Romney on Airplane Windows: Wife's Emergency Landing Sparks Controversial Comments

Presidential candidate Mitt Romney has been mocked by media outlets after being accused of suggesting that passengers should be capable of rolling down the windows of an airplane.

Last week a plane carrying Ann Romney was forced into an emergency landing after an electric fire filled the plane with smoke. Mitt Romney described the situation as dangerous because Ann had no place to go.

He made the statement to The Los Angeles Times while at a fundraising event.

"When you have a fire in an aircraft, there's no place to go, exactly, there's no- and you can't find any oxygen from outside the aircraft to get in the aircraft, because the windows don't open. I don't know why they don't do that. It's a real problem. So it's very dangerous," said the former governor.

Social media sites had fun with the candidate's statement, questioning whether Romney was suggesting that windows should roll down on a plane.
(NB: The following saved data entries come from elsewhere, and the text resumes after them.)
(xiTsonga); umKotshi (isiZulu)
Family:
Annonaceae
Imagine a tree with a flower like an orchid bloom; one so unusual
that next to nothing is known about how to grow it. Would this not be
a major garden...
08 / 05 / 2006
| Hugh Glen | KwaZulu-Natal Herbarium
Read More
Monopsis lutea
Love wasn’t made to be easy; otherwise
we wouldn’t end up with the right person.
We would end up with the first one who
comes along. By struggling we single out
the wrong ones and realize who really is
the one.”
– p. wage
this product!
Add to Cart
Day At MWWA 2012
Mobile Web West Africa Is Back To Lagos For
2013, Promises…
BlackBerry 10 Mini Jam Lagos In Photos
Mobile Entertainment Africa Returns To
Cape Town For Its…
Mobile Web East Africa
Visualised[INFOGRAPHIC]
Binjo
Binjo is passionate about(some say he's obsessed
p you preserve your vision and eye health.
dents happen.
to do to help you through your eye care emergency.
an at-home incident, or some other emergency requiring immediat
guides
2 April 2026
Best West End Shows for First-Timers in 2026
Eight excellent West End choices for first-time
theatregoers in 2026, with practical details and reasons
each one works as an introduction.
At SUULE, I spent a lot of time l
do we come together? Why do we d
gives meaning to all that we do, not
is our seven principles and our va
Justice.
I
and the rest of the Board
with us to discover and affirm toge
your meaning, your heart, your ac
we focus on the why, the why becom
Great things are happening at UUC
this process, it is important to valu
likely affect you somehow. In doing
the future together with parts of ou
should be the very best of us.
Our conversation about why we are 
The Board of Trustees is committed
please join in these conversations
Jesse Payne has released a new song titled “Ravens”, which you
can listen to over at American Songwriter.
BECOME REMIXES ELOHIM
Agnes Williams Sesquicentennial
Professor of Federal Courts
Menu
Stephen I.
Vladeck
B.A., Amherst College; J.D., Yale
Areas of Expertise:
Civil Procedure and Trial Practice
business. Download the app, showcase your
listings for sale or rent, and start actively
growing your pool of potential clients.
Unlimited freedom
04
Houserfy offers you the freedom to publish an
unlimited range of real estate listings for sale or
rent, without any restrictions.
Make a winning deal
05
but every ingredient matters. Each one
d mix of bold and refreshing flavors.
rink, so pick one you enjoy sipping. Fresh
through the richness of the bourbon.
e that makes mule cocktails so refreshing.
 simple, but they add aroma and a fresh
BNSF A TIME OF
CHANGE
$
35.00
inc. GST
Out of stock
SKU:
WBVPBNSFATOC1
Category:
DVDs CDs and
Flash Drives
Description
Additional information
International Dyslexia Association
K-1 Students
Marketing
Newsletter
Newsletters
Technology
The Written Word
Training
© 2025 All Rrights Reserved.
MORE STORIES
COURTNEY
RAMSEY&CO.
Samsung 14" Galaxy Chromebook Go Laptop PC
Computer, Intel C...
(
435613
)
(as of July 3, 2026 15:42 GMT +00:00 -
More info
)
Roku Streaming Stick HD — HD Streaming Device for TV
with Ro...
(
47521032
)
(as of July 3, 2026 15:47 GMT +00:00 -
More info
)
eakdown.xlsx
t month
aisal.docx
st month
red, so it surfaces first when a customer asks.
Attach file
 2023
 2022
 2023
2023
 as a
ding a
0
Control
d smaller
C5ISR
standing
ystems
"I mean, wouldn't it be awesome to be able to crack the window when you're at 35,000 feet? You know, get a taste of that 500+ mile per hour breeze?" Jed Lewison said on the DailyKoS.

"It'd be like the mile-high club for Seamus, with the added benefit of asphyxiation induced by the low oxygen levels at cruising altitude-assuming that you manage to avoid having the plane rip apart due to the sudden loss of cabin pressure," Lewison added.

Although Romney did not directly say airplane windows should be able to open, many of his critics have jumped on his comments as suggesting that's what he meant. Many internet were so surprised at the supposed comments that they even asked sites like the DailyKOS and Gawker if it was simply an attempt at satire.

"I so hope he was joking and I so hope either to see a clip where it is obvious or no clip at all so we can just accept their word for it when they come out and say he was joking," newfie commented on the KOS blog.

"This is NOT satire. Mitt Romney thinks airplane windows should roll down. No, really," Roger Ebert wrote on the LA Times blog.